Mock drafts are always fun to talk about, but they've been significantly less useful this year. In previous season, the Tampa Bay Buccaneers always had multiple options, significant uncertainty, and were reliant on other teams to see who would fall to them. This year, though, there are basically two options: either they take Jameis Winston, or Marcus Mariota. And the consensus remains that Winston will be the pick.
That's what we see in both Mel Kiper's latest mock draft, as well as CBS Sports' recent seven-round mock. Nothing much to see there: Winston is the pick, unless something changes. Nothing really seems to have changed, though a few reports in the last week at least added a little uncertainty.

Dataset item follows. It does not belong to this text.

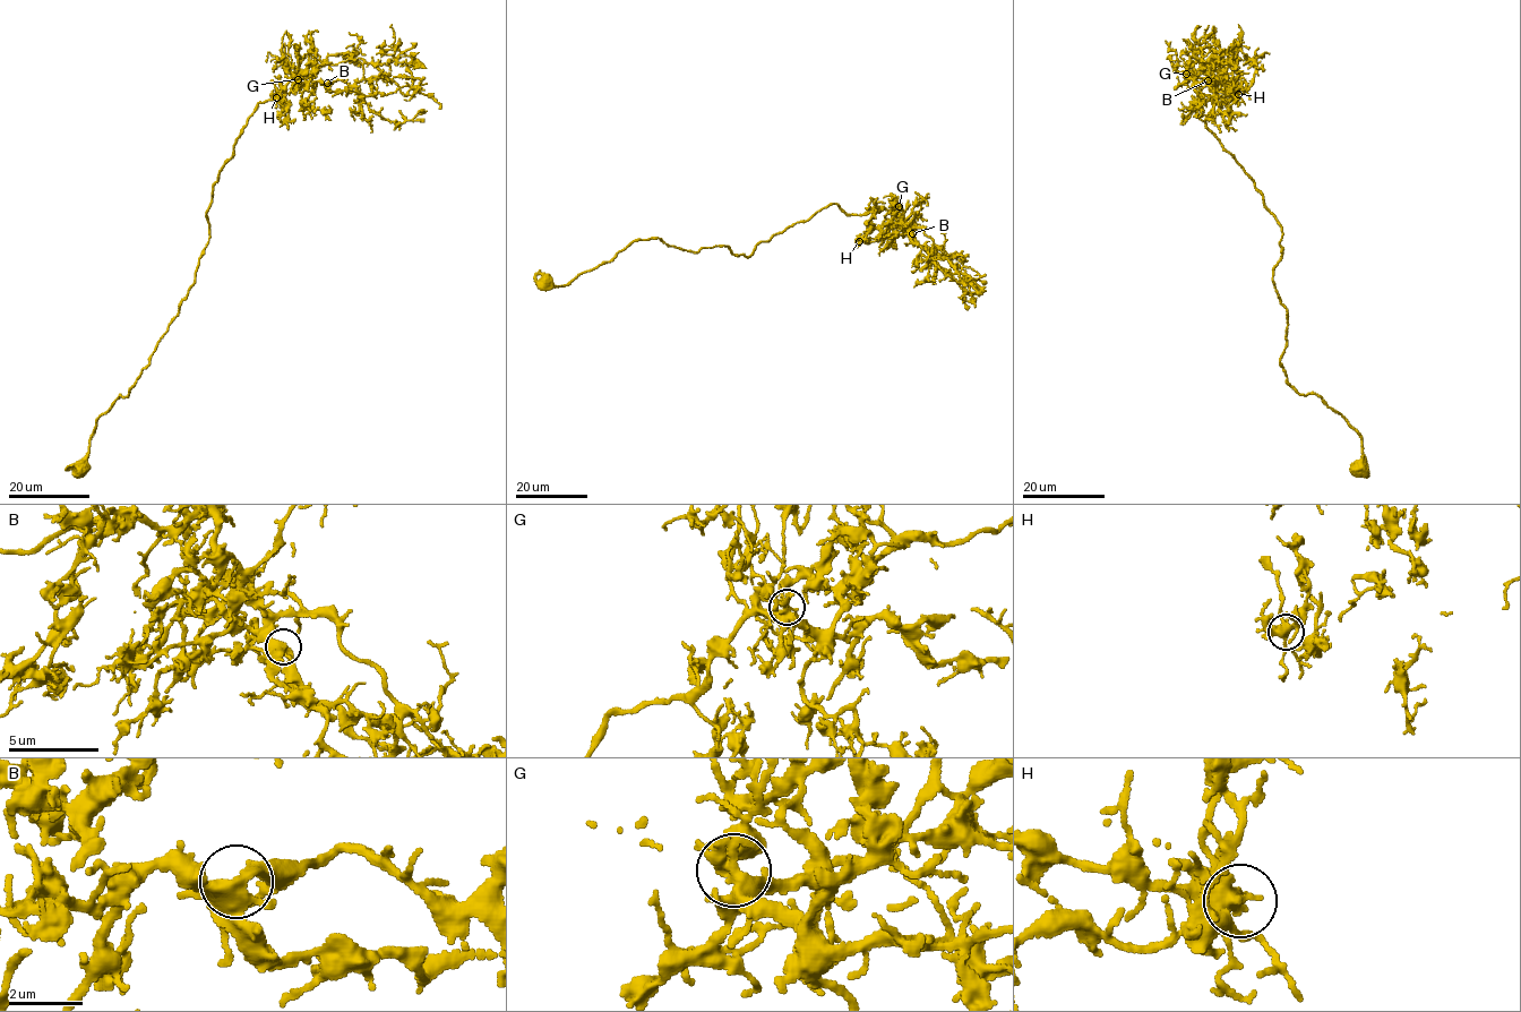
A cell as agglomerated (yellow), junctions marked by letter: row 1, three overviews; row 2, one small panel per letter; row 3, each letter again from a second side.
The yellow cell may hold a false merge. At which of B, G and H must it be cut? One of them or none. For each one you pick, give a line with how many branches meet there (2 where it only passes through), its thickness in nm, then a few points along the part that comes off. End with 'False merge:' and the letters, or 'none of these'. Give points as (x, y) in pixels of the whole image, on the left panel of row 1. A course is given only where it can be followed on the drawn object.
False merge: none of these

More interesting is what Kiper and CBS' Chris Trapasso decided to do beyond Winston. Kiper went with the reliable one-two combo of filling needs with quality players -- and local talent, too. He has the Bucs going all-Florida (the state, not the university) in the first three rounds with Florida (the university, not the state) tackle D.J. Humphries and Florida State defensive end Mario Edwards.
There's no debate in my war room about the No. 1 pick. It's not just because I think Winston is more NFL-ready than any other QB in the draft, and thus it serves me as GM to take him and perhaps help my own job security; it's about talent, and I'm willing to bet on Winston's here. We make this pick and start planning with the goal of Winston as our Week 1 starter. I think we have the weapons to help him succeed early. We also have a clear need for a tackle, and I'm happy to see Humphries available at No. 34, though I would have taken Jake Fisher ahead of him (the Titans grabbed him at No. 33). Humphries could push to start at right tackle. Edwards isn't a great pass-rusher, but I think he's really tough to move in the run game and is a pretty good value at No. 65. My reasoning for having WR as a need is that that depth chart looks much different if either Vincent Jackson (now 32 years old) or Mike Evans is on the shelf for any period of time.
That's easy enough. Fill some needs with quality players and move on. Humphries should compete for a starting job at right tackle, or maybe even left tackle -- Demar Dotson's best position remains on the right -- with last year's fifth-round pick Kevin Pamphile in the mix as well. Meanwhile, Edwards should be part of what looks like a pretty decent rotation at defensive end, with George Johnson, Jacquies Smith, William Gholston and T.J. Fatinikun -- no top-end players there, but the combination should provide enough of a pass rush given the massive talent the Bucs have at defensive tackle.
Trapasso went in a similar direction in his seven-round mock. Owamagbe Odighizuwa gets to fill his spot on the defensive line -- another defensive end stronger against the run than the pass, who should be useful in a rotation. Penn State's Donovan Smith is the offensive lineman the Bucs add at the top of the third round. You won't get a great starting lineman at that point, which is something the Bucs really do need, but Dane Brugler makes it sound like a little (or lot of) technique work could turn him into a competent starting left tackle pretty quickly.
Beyond that, the Bucs add a safety in Adrian Amos also out of Penn State -- a position the Bucs have shown a lot of interest in this offseason -- Baylor linebacker Bryce Hager in the fifth round (and Oklahoma tight end Blake Bell with the pick they traded to the Lions for George Johnson). Finally, Rice defensive tackle Chris Covington and Memphis cornerback Bobby McCain are added to the list -- both players the Bucs have worked out or visited with.
Overall, I like both of these mock drafts. They fill needed holes with quality players, and high enough in the draft where we can at least expect those players to contribute this season. I'm a little wary with waiting until the third round to add an offensive lineman, given how massive that hole has become, but it's not the worst thing they could do -- at least there's no sign of a running back here.